Nor Cornelio sacó de las alforjas un buen pedazo de sobado, dio un trozo a cada chiquilla, arrimó un taburete, en el que se dejó caer satisfecho de su próximo triunfo, se sonó estrepitosamente las narices, tapando cada una de las ventanas con el índice respectivo, restregó con la planta de la pataza derecha limpiando el piso, se enjugó con el revés de la chaqueta y principió su explicación en estos términos:

—Usté sabe que hora en marzo hizo tres años que hubo un clis de sol en que se oscureció el sol en todo el medio; bueno, pues, como unos veinte días antes Lina, mi mujer, salió habelitada de esas chiquillas. Dende ese entonces le cogió un desasosiego tan grande que aquello era cajeta: no había cómo atajala, se salía de la casa de día y de noche, siempre ispiando pal cielo; se iba al solar, a la quebrada, al charralillo del cerco, y siempre con aquel capricho y aquel mal que no había descanso ni más remedio que dejala a gusto. Ella había sido siempre muy antojada en todos los partos. Vea, cuando nació el mayor jue lo mesmo; con que una noche me dispertó tarde de la noche y m’izo ir a buscarle cojoyos de cirgüelo macho. Pior era que juera a nacer la criatura con la boca abierta. Le truje los cojoyos; en después otros antojos, pero nunca la llegué a ver tan desasosegada como con estas chiquitas. Pos hora verá, como le iba diciendo, le cogió por ver pal cielo día y noche y el día del clis de sol, que estaba yo en el breñalillo del cerco dende bueno mañana.

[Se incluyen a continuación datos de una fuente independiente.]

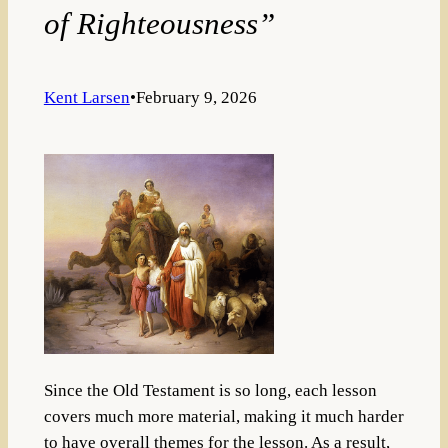
of Righteousness”
Kent Larsen
•
February 9, 2026
Since the Old Testament is so long, each lesson
covers much more material, making it much harder
to have overall themes for the lesson. As a result,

“Pa no cansalo con el cuento, así siguió hasta que nacieron las muchachitas estas. No le niego que a yo se me hizo cuesta arriba el velas tan canelas y tan gatas, pero dende entonces parece que hubieran traído la bendición de Dios. La mestra me las quiere y les cuece la ropa, el político les da sus cincos, el cura me las pide pa paralas con naguas de puros linoses y antejuelas en el altar pal Corpus, y pa los días de la Semana Santa las sacan en la procesión arrimadas al Nazareno y al Santo Sepulcro, pa la Nochebuena las mudan con muy bonitos vestidos y las ponen en el portal junto a las Tres Divinas. Y todos los costos son de bolsa de los mantenedores, y siempre les dan su medio escudo, gu bien su papel de a peso, gu otra buena regalía. ¡Bendito sea mi Dios que las jue a sacar pa su servicio de un tata tan feo como yo…! Lina hasta que está culeca con sus chiquillas, y dionde que aguanta que no se las alabanceen. Ya ha tenido sus buenos pleitos con curtidas del vecindario por las malvadas gatas.”

Interrumpí a ñor Cornelio temeroso de que el panegírico no tuviera fin, y lo hice volver al carril abandonado.

—Bien, ¿pero idiái?

—¿Idiái qué? ¿Pos no ve que jue por ber ispiao la mama el clis de sol por lo que son canelas? ¿Usté no sabía eso?

—No lo sabía, y me sorprende que usted lo hubiera adivinado sin tener ninguna instrucción.

—Pa qué engañalo, don Magón. Yo no juí el que adevinó el busiles. ¿Usté conoce a un mestro italiano que hizo la torre de la iglesia de la villa? ¿Un hombre gato, pelo colorao, muy blanco y muy macizo que come en casa dende hace cuatro años?

—No, ñor Cornelio.

—Pos él jue el que me explicó la cosa del clis de sol.